> Task: Can you give back the stretch of the listing from its start through the line containing "Auskühlen lassen.", swapping "dossier" for "rapporto" and changing nothing else? Leave the pictures out.

> Dataset extract:
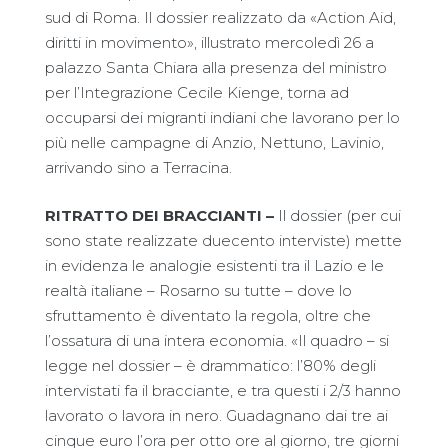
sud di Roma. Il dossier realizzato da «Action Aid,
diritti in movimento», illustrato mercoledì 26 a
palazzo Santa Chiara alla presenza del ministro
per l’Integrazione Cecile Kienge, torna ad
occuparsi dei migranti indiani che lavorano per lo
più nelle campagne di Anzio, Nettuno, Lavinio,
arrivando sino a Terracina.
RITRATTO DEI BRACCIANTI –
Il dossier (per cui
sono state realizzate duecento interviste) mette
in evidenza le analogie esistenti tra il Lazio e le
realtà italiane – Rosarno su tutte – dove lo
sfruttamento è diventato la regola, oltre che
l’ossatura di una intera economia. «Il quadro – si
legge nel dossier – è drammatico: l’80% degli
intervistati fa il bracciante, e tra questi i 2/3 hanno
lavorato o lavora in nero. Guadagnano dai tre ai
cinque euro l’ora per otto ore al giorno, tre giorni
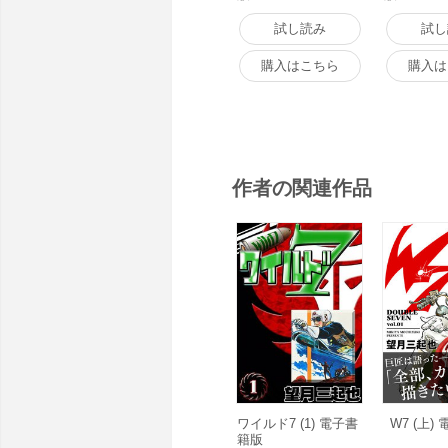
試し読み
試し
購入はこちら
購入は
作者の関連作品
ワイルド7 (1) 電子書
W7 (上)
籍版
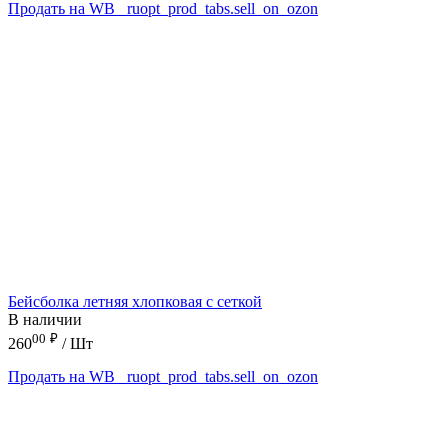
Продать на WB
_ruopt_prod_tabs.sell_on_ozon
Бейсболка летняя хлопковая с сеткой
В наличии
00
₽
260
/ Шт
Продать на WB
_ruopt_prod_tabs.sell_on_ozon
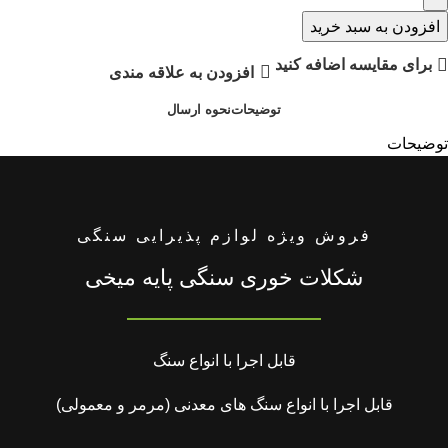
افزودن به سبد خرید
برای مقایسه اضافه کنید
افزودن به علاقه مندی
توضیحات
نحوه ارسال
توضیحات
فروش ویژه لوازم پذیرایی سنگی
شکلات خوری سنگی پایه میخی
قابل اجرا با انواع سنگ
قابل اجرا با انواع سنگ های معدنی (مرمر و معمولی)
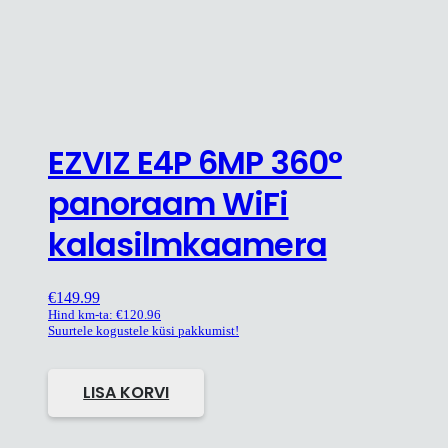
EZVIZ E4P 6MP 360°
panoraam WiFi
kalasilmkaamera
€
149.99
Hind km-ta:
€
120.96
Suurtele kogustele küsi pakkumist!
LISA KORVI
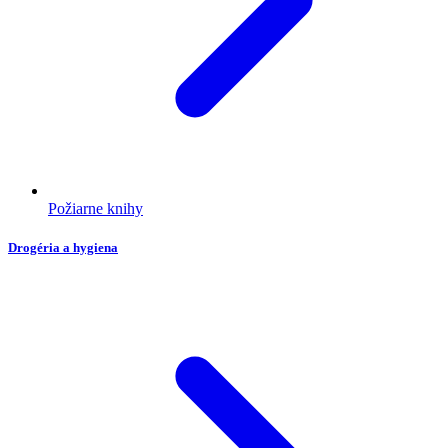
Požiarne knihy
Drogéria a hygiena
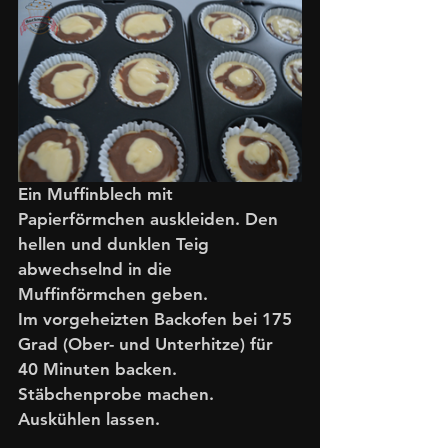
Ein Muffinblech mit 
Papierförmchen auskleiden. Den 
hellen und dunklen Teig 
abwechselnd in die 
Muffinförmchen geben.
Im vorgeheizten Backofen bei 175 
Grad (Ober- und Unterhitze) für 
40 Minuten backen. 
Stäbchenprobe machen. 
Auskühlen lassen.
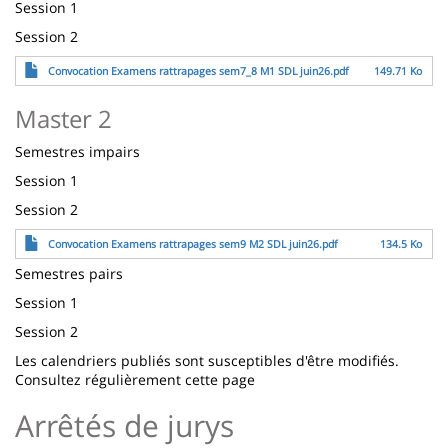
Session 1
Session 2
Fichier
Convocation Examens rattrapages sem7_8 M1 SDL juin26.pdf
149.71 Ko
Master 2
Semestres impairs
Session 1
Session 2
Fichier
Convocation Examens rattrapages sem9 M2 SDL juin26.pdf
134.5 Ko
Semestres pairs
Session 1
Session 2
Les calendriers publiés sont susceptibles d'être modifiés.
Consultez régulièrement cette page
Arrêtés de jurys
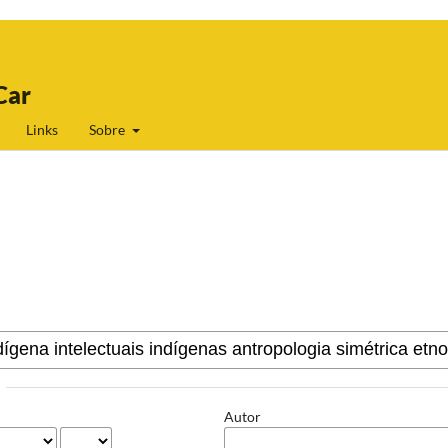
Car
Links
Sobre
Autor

> Exercise answer:
sud di Roma. Il rapporto realizzato da «Action Aid,
diritti in movimento», illustrato mercoledì 26 a
palazzo Santa Chiara alla presenza del ministro
per l’Integrazione Cecile Kienge, torna ad
occuparsi dei migranti indiani che lavorano per lo
più nelle campagne di Anzio, Nettuno, Lavinio,
arrivando sino a Terracina.
RITRATTO DEI BRACCIANTI –
Il rapporto (per cui
sono state realizzate duecento interviste) mette
in evidenza le analogie esistenti tra il Lazio e le
realtà italiane – Rosarno su tutte – dove lo
sfruttamento è diventato la regola, oltre che
l’ossatura di una intera economia. «Il quadro – si
legge nel rapporto – è drammatico: l’80% degli
intervistati fa il bracciante, e tra questi i 2/3 hanno
lavorato o lavora in nero. Guadagnano dai tre ai
cinque euro l’ora per otto ore al giorno, tre giorni
試し読み
試し
購入はこちら
購入は
作者の関連作品
ワイルド7 (1) 電子書
W7 (上)
籍版
Продать на WB
_ruopt_prod_tabs.sell_on_ozon
Бейсболка летняя хлопковая с сеткой
В наличии
00
₽
260
/ Шт
Продать на WB
_ruopt_prod_tabs.sell_on_ozon
افزودن به سبد خرید
برای مقایسه اضافه کنید
افزودن به علاقه مندی
توضیحات
نحوه ارسال
توضیحات
فروش ویژه لوازم پذیرایی سنگی
شکلات خوری سنگی پایه میخی
قابل اجرا با انواع سنگ
قابل اجرا با انواع سنگ های معدنی (مرمر و معمولی)
EZVIZ E4P 6MP 360°
panoraam WiFi
kalasilmkaamera
€
149.99
Hind km-ta:
€
120.96
Suurtele kogustele küsi pakkumist!
LISA KORVI
Požiarne knihy
Drogéria a hygiena
Ein Muffinblech mit 
Papierförmchen auskleiden. Den 
hellen und dunklen Teig 
abwechselnd in die 
Muffinförmchen geben.
Im vorgeheizten Backofen bei 175 
Grad (Ober- und Unterhitze) für 
40 Minuten backen. 
Stäbchenprobe machen. 
Auskühlen lassen.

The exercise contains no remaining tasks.